Nopony knew how he’d driven off a timber wolf alone, save for sheer luck. But he’d done it. He’d gotten his cutie mark, being the early warning system. Guarding ponies. Songbird had been livid with rage that one of these beasts would dare try to hurt her son, and wracked with sorrow that she hadn’t been able to protect him.
But that was the point of the Guard, wasn’t it? Somepony had to be there, on the outpost, but that somepony was a son or a brother or a mother. Keeping the land safe, but having to risk so much. Even though their swords were pointed outwards, it cut both ways. Eventually, somepony got hurt, and behind them was another pony who couldn’t understand why their loved one had to be it. For there to be safety, something else had to be dangerous to threaten it. For there to be peace, there had to be a sword that would eventually be drawn, and blood would spill and not care where it landed.
But that day had been long ago. Today was Reveille’s first patrol as a fully fledged Guard.
“You sure you’re ready for this? Nopony will fault you if you decided to take an inland posting.”
Celestia, the boy… the stallion… had such wonderful eyes. Eyes that were keen and sharp, deep and blue as the ocean. He’d promised Mother he’d take a vacation the moment he got his things squared away, and go to the ocean. Manehattan. He’d finally see Manehattan.
“Dad, I’ll be fine, for the last time. It’s okay. If I got through Mom’s training, I can handle one patrol.”

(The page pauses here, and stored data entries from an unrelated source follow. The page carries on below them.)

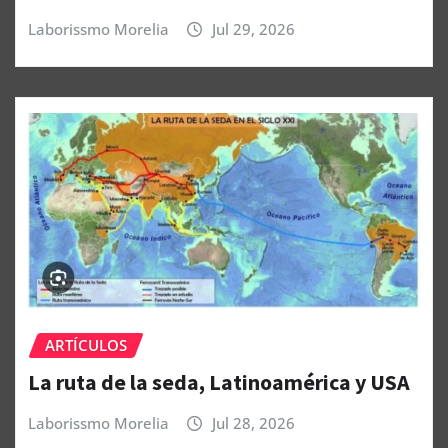
Laborissmo Morelia
Jul 29, 2026
ARTÍCULOS
La ruta de la seda, Latinoamérica y USA
Laborissmo Morelia
Jul 28, 2026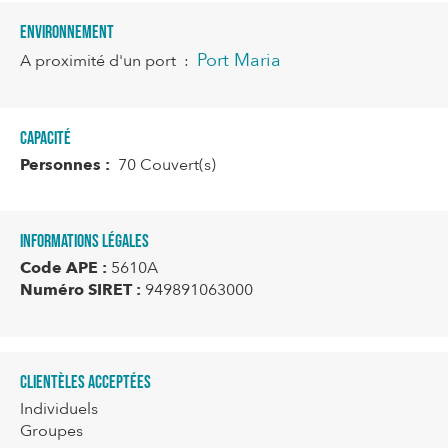
Environnement
Port Maria
A proximité d'un port
:
Capacité
Personnes :
70 Couvert(s)
Informations légales
Code APE :
5610A
Numéro SIRET :
949891063000
Clientèles acceptées
Individuels
Groupes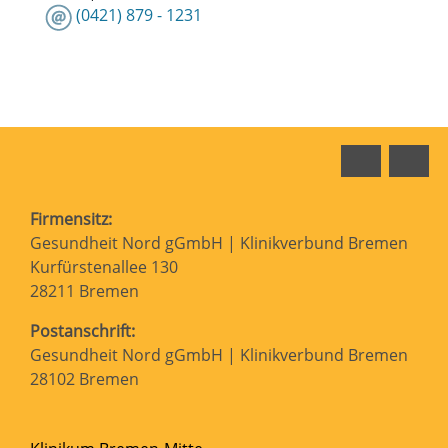
(0421) 879 - 1231
Faceboo
In
Firmensitz:
Gesundheit Nord gGmbH | Klinikverbund Bremen
Kurfürstenallee 130
28211 Bremen
Postanschrift:
Gesundheit Nord gGmbH | Klinikverbund Bremen
28102 Bremen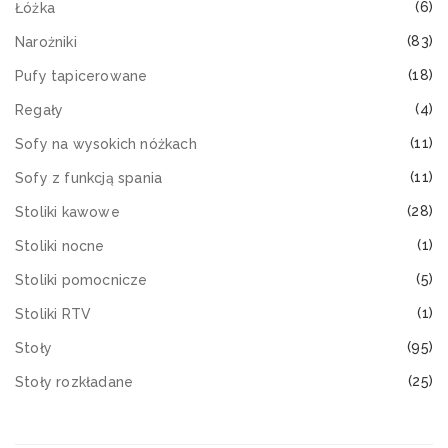
(6)
Łóżka
(83)
Narożniki
(18)
Pufy tapicerowane
(4)
Regały
(11)
Sofy na wysokich nóżkach
(11)
Sofy z funkcją spania
(28)
Stoliki kawowe
(1)
Stoliki nocne
(5)
Stoliki pomocnicze
(1)
Stoliki RTV
(95)
Stoły
(25)
Stoły rozkładane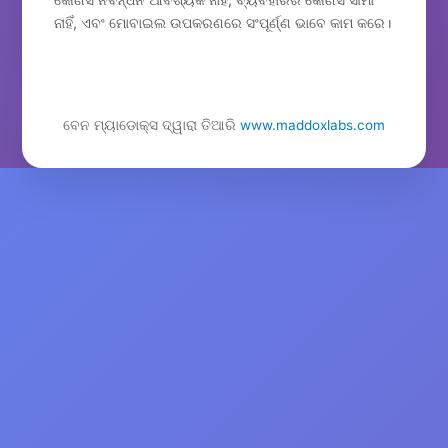
ନାହିଁ, ଏବଂ ମୋବାଇଲ ଉପକରଣରେ ସଂପୂର୍ଣ୍ଣ ଭାବେ କାମ କରେ।
ବେନ ମ୍ୟାଡୋକ୍ସ ଦ୍ୱାରା ତିଆରି
www.maddoxlabs.com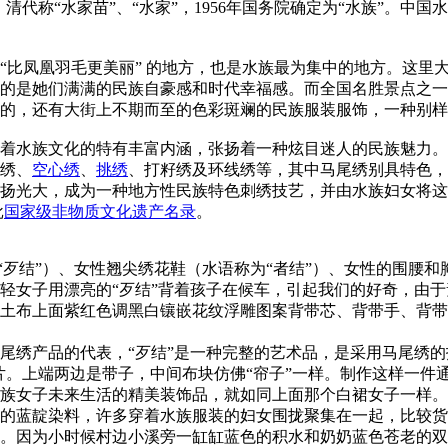
，清代称“水家苗”、“水家”，1956年国务院确定为“水族”。中
比凤凰羽毛更美丽” 的地方，也是水族最为集中的地方。这里
的是她们满满的民族自豪感和时代幸福感。而全国名胜景点之一
的，还有大街上不期而至的色彩斑斓的民族服装服饰，一种别样
着水族文化的特有丰富内涵，张扬着一种炫目迷人的民族魅力。
绣、
空心绣
、
挑绣
、打籽绣及环线绣等，其中马尾绣别具特色，
扬光大，成为一种地方性民族特色刺绣技艺，并由水族妇女将这
批
国家级非物质文化遗产名录
。
歹结”）、女性翘尖绣花鞋（水语称为“者结”）、女性的围腰和
女子用漂亮的“歹结”背着孩子在候车，引起我们的好奇，由于
土布上面紫红色调黑白镶嵌花纹浮雕图案背带芯、背带手、背带
尾绣产品的代表，“歹结”是一种完整的艺术品，是采用马尾绣
绣片。上端两边是带子，中间布块仿佛“帘子”一样。制作这样一件
族女子未来生活的精美装饰品，就如同上面那个白裙女子一样。
的蓝靛染料，许多穿着水族服装的妇女围拢聚集在一起，比较货
。因为小时候村边小溪旁一缸缸蓝色的积水和奶奶蓝色苍老的双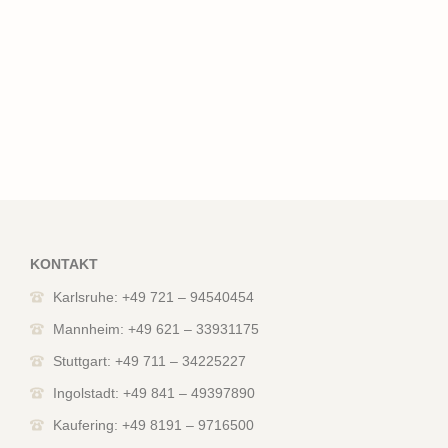
KONTAKT
Karlsruhe: +49 721 – 94540454
Mannheim: +49 621 – 33931175
Stuttgart: +49 711 – 34225227
Ingolstadt: +49 841 – 49397890
Kaufering: +49 8191 – 9716500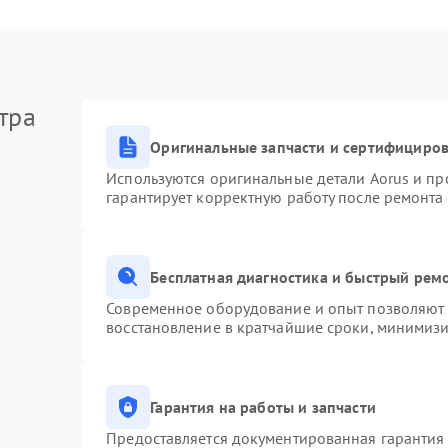
тра
Оригинальные запчасти и сертифициро
Используются оригинальные детали Aorus и п
гарантирует корректную работу после ремонта
Бесплатная диагностика и быстрый рем
Современное оборудование и опыт позволяют п
восстановление в кратчайшие сроки, минимизи
Гарантия на работы и запчасти
Предоставляется документированная гарантия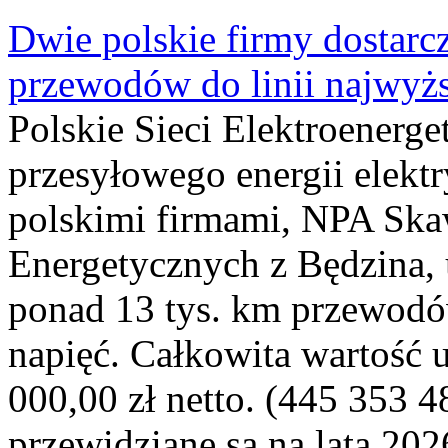
Dwie polskie firmy dostarc
przewodów do linii najwyż
Polskie Sieci Elektroenerge
przesyłowego energii elekt
polskimi firmami, NPA Sk
Energetycznych z Będzina
ponad 13 tys. km przewodó
napięć. Całkowita wartość
000,00 zł netto. (445 353 4
przewidziane są na lata 202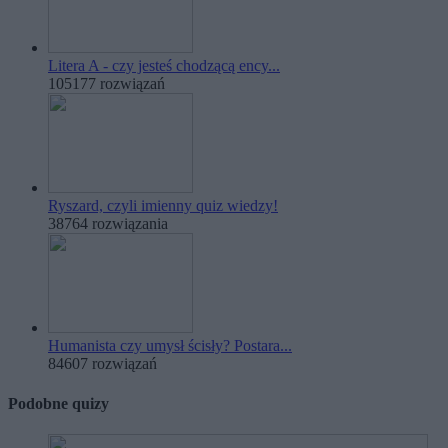
Litera A - czy jesteś chodzącą ency...
105177 rozwiązań
Ryszard, czyli imienny quiz wiedzy!
38764 rozwiązania
Humanista czy umysł ścisły? Postara...
84607 rozwiązań
Podobne quizy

He’d be going into the woods, with the other Guards. Rooting out anything that might have taken up shop near the town. He had good eyes for that, was usually the first to spot something that was wrong, and the first to alert the others. Always looking for their safety ahead of his own. Yes, that day had changed him. Made him more grim. Dour. Ready for action. No more playfulness.
The wolf had ripped that right out of him along with most of his ear.

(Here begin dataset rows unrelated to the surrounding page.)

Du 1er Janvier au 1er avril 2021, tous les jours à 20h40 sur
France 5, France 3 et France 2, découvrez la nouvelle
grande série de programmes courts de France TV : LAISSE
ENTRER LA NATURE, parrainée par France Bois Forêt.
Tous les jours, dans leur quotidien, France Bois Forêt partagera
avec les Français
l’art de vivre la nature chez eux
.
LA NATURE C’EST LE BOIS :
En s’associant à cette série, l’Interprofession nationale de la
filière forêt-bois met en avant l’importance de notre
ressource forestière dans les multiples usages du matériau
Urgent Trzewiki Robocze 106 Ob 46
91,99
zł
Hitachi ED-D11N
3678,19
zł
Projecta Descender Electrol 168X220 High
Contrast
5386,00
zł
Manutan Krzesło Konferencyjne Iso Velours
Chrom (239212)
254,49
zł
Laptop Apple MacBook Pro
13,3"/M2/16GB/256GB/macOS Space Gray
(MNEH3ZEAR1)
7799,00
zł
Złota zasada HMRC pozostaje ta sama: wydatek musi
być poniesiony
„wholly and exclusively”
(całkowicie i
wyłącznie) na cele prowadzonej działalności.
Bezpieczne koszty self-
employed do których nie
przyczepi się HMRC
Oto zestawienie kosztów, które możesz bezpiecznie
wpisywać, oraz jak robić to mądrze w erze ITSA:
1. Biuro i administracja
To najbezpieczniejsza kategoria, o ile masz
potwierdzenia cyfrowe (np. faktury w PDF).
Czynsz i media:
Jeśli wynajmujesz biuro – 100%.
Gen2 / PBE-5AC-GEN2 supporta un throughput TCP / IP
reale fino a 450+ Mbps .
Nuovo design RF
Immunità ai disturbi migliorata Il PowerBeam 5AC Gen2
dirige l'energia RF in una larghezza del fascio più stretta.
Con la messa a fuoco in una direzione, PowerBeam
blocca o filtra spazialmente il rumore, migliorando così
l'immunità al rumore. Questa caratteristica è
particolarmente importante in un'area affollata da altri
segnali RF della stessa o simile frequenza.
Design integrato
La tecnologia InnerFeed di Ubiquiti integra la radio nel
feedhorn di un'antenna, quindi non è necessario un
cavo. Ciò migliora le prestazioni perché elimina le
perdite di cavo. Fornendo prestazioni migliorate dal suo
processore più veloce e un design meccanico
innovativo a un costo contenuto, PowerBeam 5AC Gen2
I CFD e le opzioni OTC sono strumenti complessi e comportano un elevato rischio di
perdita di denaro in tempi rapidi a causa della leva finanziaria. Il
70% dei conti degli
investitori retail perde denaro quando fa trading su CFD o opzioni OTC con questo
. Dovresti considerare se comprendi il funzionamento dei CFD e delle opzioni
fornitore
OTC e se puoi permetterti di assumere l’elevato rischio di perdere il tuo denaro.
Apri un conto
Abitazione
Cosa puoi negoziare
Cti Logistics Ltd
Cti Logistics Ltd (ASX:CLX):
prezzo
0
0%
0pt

Nopony went untouched when a sword came out of its sheathe.
And Reveille had his own sword now, sharpened, polished, ready to kill. But he’d never even needed to draw it yet. Somehow, to Cross Tree’s unending pride, he’d try to find some way, any other way, to avoid having to let it shine in the sun, beautiful as it was. He’d taken his lessons to heart.
“Be careful, kiddo.”
“Always. Keep the fires warm for me, Dad.”
“Of course.” He looked over Reveille’s broad shoulders. “Opal’s waiting.”

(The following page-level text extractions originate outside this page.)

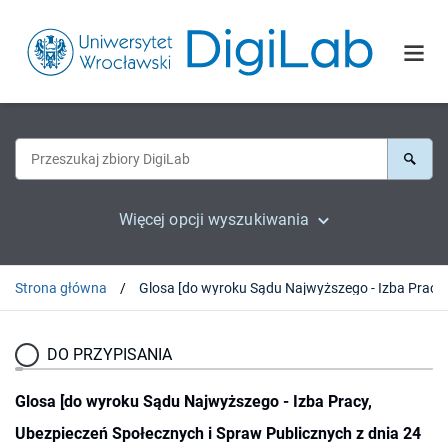
Więcej opcji wyszukiwania
Strona główna
DO PRZYPISANIA
Glosa [do wyroku Sądu Najwyższego - Izba Pracy,
Ubezpieczeń Społecznych i Spraw Publicznych z dnia 24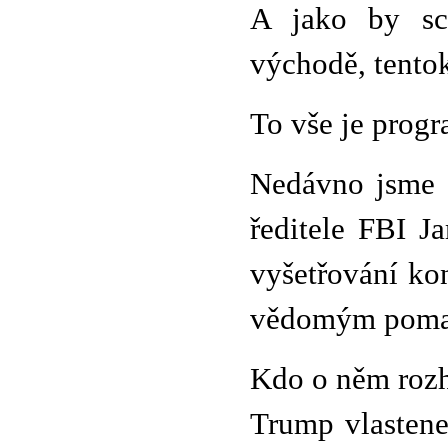
A jako by sc
východě, tentok
To vše je prog
Nedávno jsme s
ředitele FBI J
vyšetřování kon
vědomým pomah
Kdo o něm rozho
Trump vlastene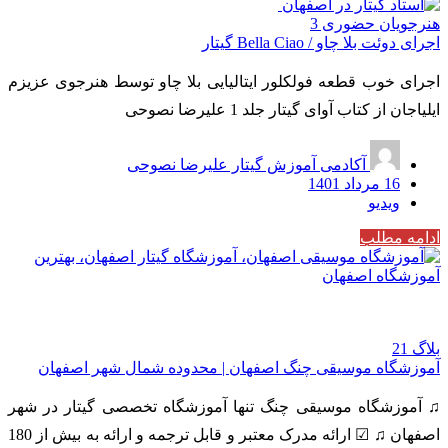
هنرجویان حضوری
3
اجرای دوئت بلا چاو / Bella Ciao گیتار
اجرای خوب قطعه فولکلور ایتالیایی بلا چاو توسط هنرجوی عزیزم
ایلیاجان از کتاب آوای گیتار جلد 1 علیرضا نصوحی
آکادمی آموزش گیتار علیرضا نصوحی
16 مرداد 1401
ویدیو
ادامه مطلب
بلاگ
21
آموزشگاه موسیقی چنگ اصفهان | محدوده شمال شهر اصفهان
♫ آموزشگاه موسیقی چنگ تنها آموزشگاه تخصصی گیتار در شهر
اصفهان ♫ ☑ ارائه مدرک معتبر و قابل ترجمه و ارائه به بیش از 180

“Ahh… she hid from me, I know it. She wants to be the last one I see before heading out.”
“Is that bad?”
“Nope. Just how I’d hoped, actually.”
They hugged and parted, Reveille walking down the path from the house to the road. Opal leaned casually on the fence, then joined him as they started walking down the road to the Mistypine Forest, where the outpost waited for him. Where his future waited.
They stopped near the hills overlooking the town.
“I’ll still be here when you get back,” she said quietly. “I don’t leave for Canterlot for another three weeks.”
“I know,” he said. “We’ll make it count.”
“Not unless you get sent to the hospital again,” she said, and here the walls broke down. She’d become tougher the day of the wolf too. Worried more than she needed to, sometimes, about him. And she’d never been good at showing her feelings in the first place. But here, with him, in the quiet wind with nothing but the chirping of birds to see them, she couldn’t stop herself.
Their lips met with the same passion as the first time they had.
“You come back,” she said simply. “I’ll be waiting.”
“And I’ll be heading towards you,” he murmured. “With every step I take.”
He turned towards the path and began the long walk that all border guards took, holding his head high, wearing that mangled ear as a badge of pride. He’d forged the sword himself. And out there, he’d be the one to decide when to use it, if he had to. He wondered, sometimes, what life would be like if he’d never encountered the wolf, never bothered to take up the sword… but then he knew that somepony else would be out here, and he couldn’t have that on his conscience. Danger was now his lot in life to own. Maybe someday he’d pay for it in more blood. He knew now that nopony held a sword without it cutting away something of theirs in return. It changed you.
But as he entered the path into the Forest, he knew that for him it’d been for the better.